I haven't been to Pakistan for some time. But I've always thought there are profound differences. One: India is a stable democracy; Pakistan is a state dominated by the Army. Whatever the nature of the democratic government in power there, the Army is behind the government. Pakistan is a theocratic state; India is not - and I hope it never will be. That's another difference.
And if you look at Pakistan - whether in the east or the west - backward is not the right word: it is less governed, less modernised. It was on the fringes of India rather than in the mainstream of India. So the impact and the institutions that developed in mainstream India were not firmly entrenched in parts of Pakistan. If you look at West Pakistan - Balochistan, North West Frontier Province, etc -they were very thinly governed by the British. And Bangladesh was basically a sort of garden for Calcutta: the agricultural produce - jute, in particular - came from there. But all the industrialisation took place in Calcutta.
So India is entering its 70th year.
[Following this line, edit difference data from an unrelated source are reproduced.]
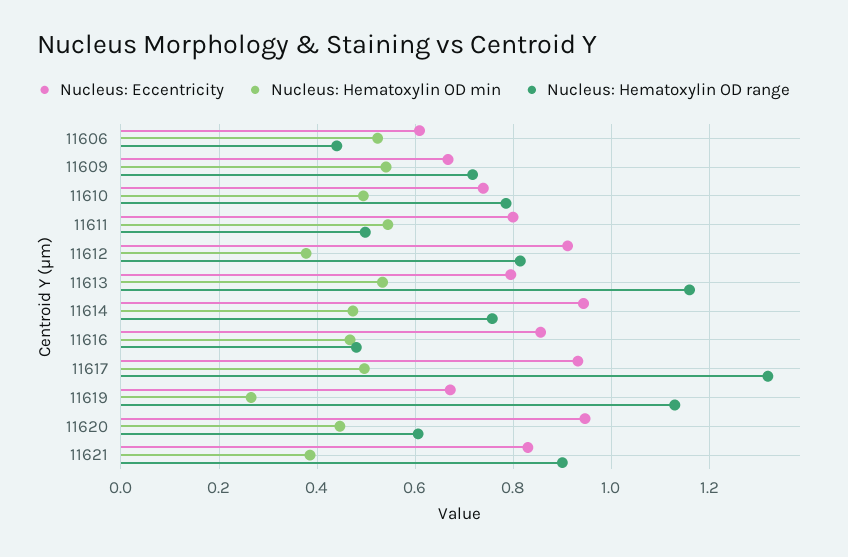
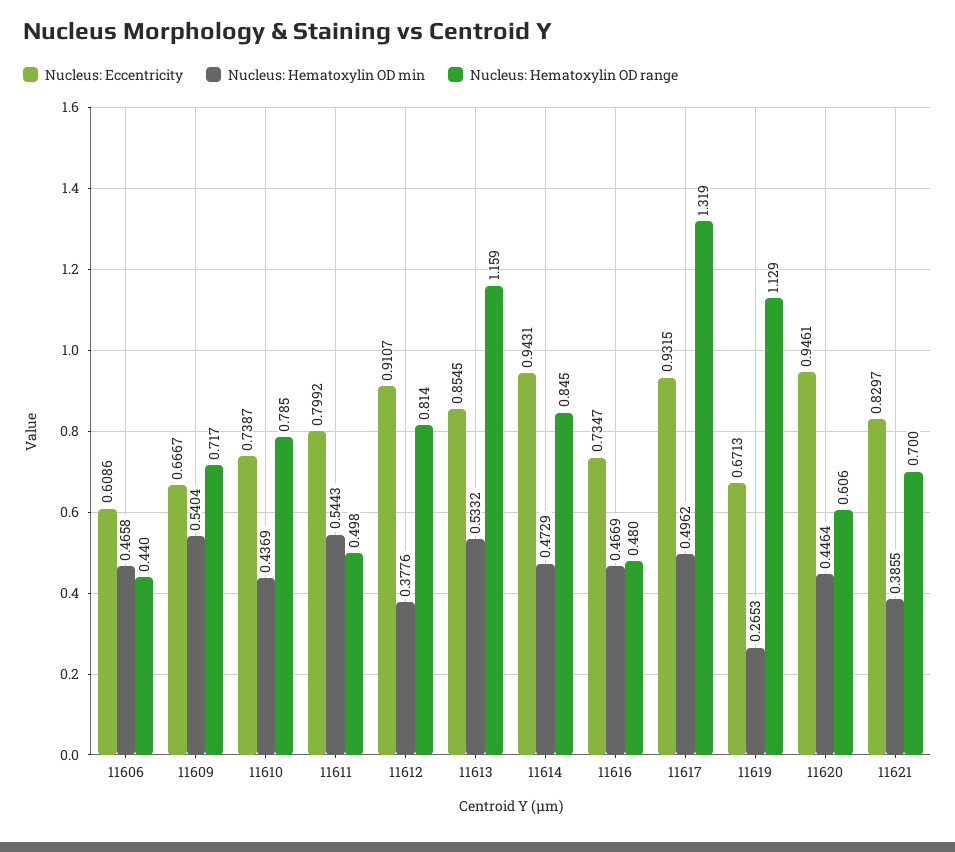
  {
    "Nucleus: Eccentricity": {
      "11606": 0.6086,
      "11609": 0.6667,
      "11610": 0.7387,
      "11611": 0.7992,
      "11612": 0.9107,
-     "11613": 0.8,
+     "11613": 0.8545,
      "11614": 0.9431,
-     "11616": 0.86,
+     "11616": 0.7347,
      "11617": 0.9315,
      "11619": 0.6713,
      "11620": 0.9461,
      "11621": 0.8297
    },
    "Nucleus: Hematoxylin OD min": {
-     "11606": 0.52,
+     "11606": 0.4658,
      "11609": 0.5404,
-     "11610": 0.5,
+     "11610": 0.4369,
      "11611": 0.5443,
      "11612": 0.3776,
      "11613": 0.5332,
      "11614": 0.4729,
      "11616": 0.4669,
      "11617": 0.4962,
      "11619": 0.2653,
      "11620": 0.4464,
      "11621": 0.3855
    },
    "Nucleus: Hematoxylin OD range": {
      "11606": 0.44,
      "11609": 0.717,
      "11610": 0.785,
      "11611": 0.498,
      "11612": 0.814,
      "11613": 1.159,
-     "11614": 0.76,
+     "11614": 0.845,
      "11616": 0.48,
      "11617": 1.319,
      "11619": 1.129,
      "11620": 0.606,
-     "11621": 0.9
+     "11621": 0.7
    }
  }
What do you perceive is its biggest challenge in the next 70 years?
I do believe that one of the biggest challenges for India is to improve the quality of its governance. The institutions of this country must be revived, reformed and given the autonomy they require to protect them from political interference. And a real effort must be made to revive the esprit de corps for institutions because that is all part of the autonomy. If a collector, for example, is asked to sign some document that he knows is false, then by virtue of esprit de corps, he can go to his superior and make sure he is protected from the consequences of not signing it. I have been told by several IAS officers that if you go to the chief secretary and tell him you are under pressure, most likely he will shrug his shoulders. And many IAS officers refuse to sign these documents. Many of them get transferred. So esprit de corps is very important.
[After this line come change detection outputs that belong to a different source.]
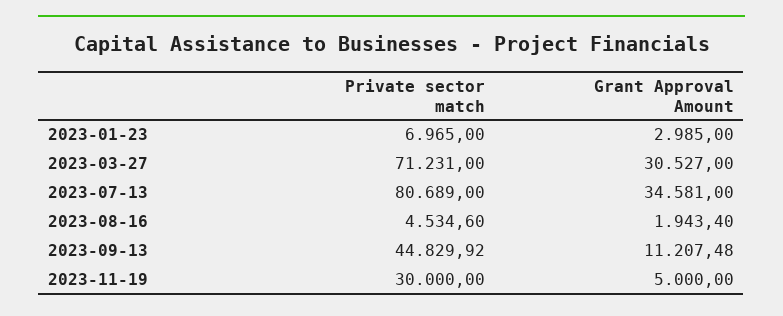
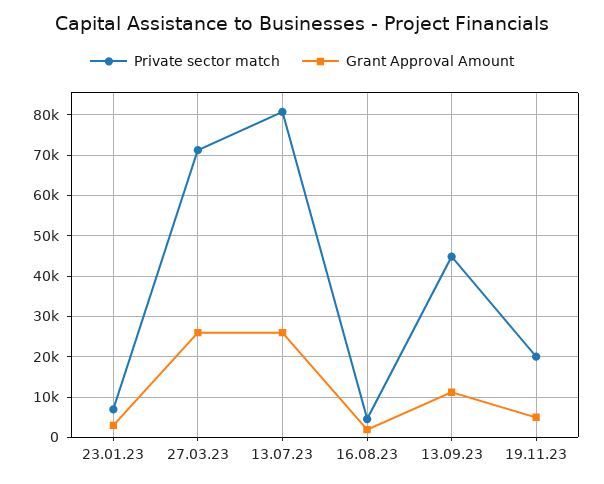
  {
    "Private sector match": {
      "2023-01-23": 6965,
      "2023-03-27": 71231,
      "2023-07-13": 80689,
      "2023-08-16": 4534.6,
      "2023-09-13": 44829.92,
-     "2023-11-19": 30000
+     "2023-11-19": 20000
    },
    "Grant Approval Amount": {
      "2023-01-23": 2985,
-     "2023-03-27": 30527,
+     "2023-03-27": 26000,
-     "2023-07-13": 34581,
+     "2023-07-13": 26000,
      "2023-08-16": 1943.4,
      "2023-09-13": 11207.48,
      "2023-11-19": 5000
    }
  }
Second, I think it is really important to treasure the secular culture of this country. By this I don't mean the secularism of the Congress, for example. I mean allowing every religion to flourish in the country and doing one's utmost to give everyone the freedom to live their lives the way they want to live them. We are there, we are ahead of everyone else -look around you, there are women wearing the burqa, the hijab… but we must not endanger this by insisting on Hindu majoritarianism. And then India will be a shining example to the rest of the world.